Tyler Frank -Robert Baird:
Hi guys. Thanks for taking the question. I was wondering if you can just touch on how we should think about efficiencies for the rest of the year and also what you're seeing in the C&I market and the potential for increased rooftop deployment?
Jim Hughes:
Well, I will take the last one and then I will let Mark talk about the efficiency. So, as we are kind of surveying the North American market space and talking to potential channel partners on the C&I front one, I think as we -- you will remember we presented at Analyst Day, we really divided C&I into two distinct categories
Mark Widmar:
And relative to the efficiency, I highlighted a little bit in the script too that we’ve seen a significant improvement; we had a major roll out here over the last few quarters as it relates to our that concept of change and you’re seeing the benefit of that as I indicated in the call. In fact we have all the lines that are operational running at 15% -- excuse me, 14% entitlement. We’ll see that, in Q2 we’ll see the balance of the fleet start to approach the lead line number that we’ve referenced which is kind of around [42%] and then you’ll see more in the second half of the year as we roll out two new efficient campaigns, so you’ll see the bump in Q3 and a bump in Q4. On the lead line in particularly and you’ll start to see the fleet move up as well. But all that is consistent with the information and the guidance that we provided during the Analyst day. So everything we’re seeing right now, we’re highly encouraged and we feel we’ll move in the right direction needed to do as well and a lot better than what we provided in the Analyst Day.
Operator:
And we have a follow-up question from Vishal Shah at Deutsche Bank.

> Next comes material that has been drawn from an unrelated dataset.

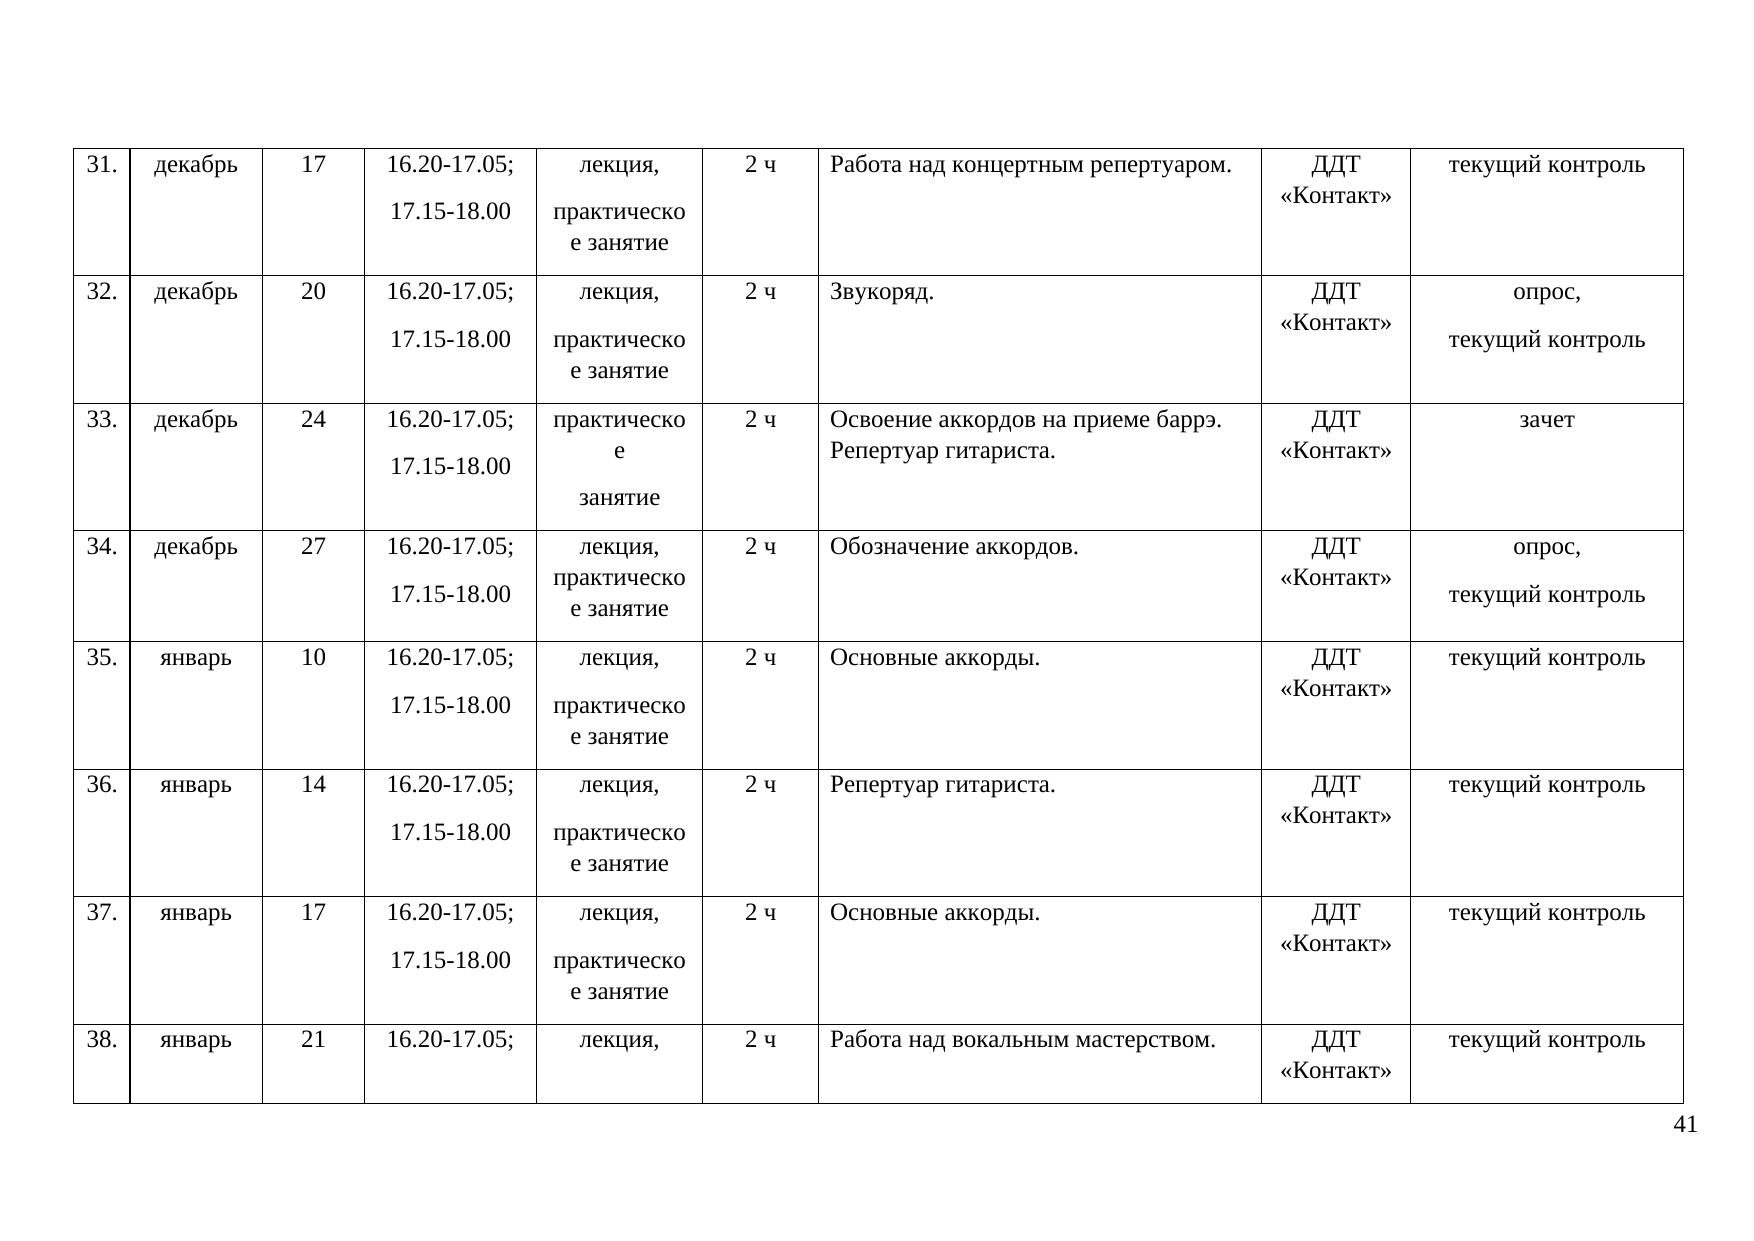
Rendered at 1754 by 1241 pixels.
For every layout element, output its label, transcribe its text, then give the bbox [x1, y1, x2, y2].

Vishal Shah - Deutsche Bank:
Yes, hi. Thanks for taking my question. Mark and Jim I wanted to find out if there is any change in the competitive landscape as you bid for some of the utility skilled projects here in the U.S. especially in light of some of the recent shred in and the investigations? Are you seeing less competition from the Chinese and have you been also seeing any changing in pricing given that the competitive pricing environment is getting better? Thank you.
Jim Hughes:
What I would say around the competitive landscape is it’s still very, very competitive. I would say that our differentiation and our capabilities and it’s been -- continues to be more and more appreciated and I also think that where we are with our roadmap and where we are going to go with our installed cost is being very well received and we are generally continuing to be identified as a partner of choice. Pricing again is competitive, it’s very competitive, it is in some cases moderating a little bit, we may say it’s starting to [lock] in certain situation, but I don’t want anyone to walk away from the discussion that prices are moving into rapidly in an upward direction, but they are no longer falling and no longer as aggressive as we’ve seen them being in the past. I think there is also a number of whether utilities (inaudible) or others are concerned about people’s ability to construct the assets in the face of the IPC exploration and so they are looking to a proven partner like for Solar to step into that and there is more of a premium associated with our ability to execute and deliver on that. So, all that I think is helpful for us to market.
Operator:
And ladies and gentlemen, that does conclude today’s conference. We thank you for your participation.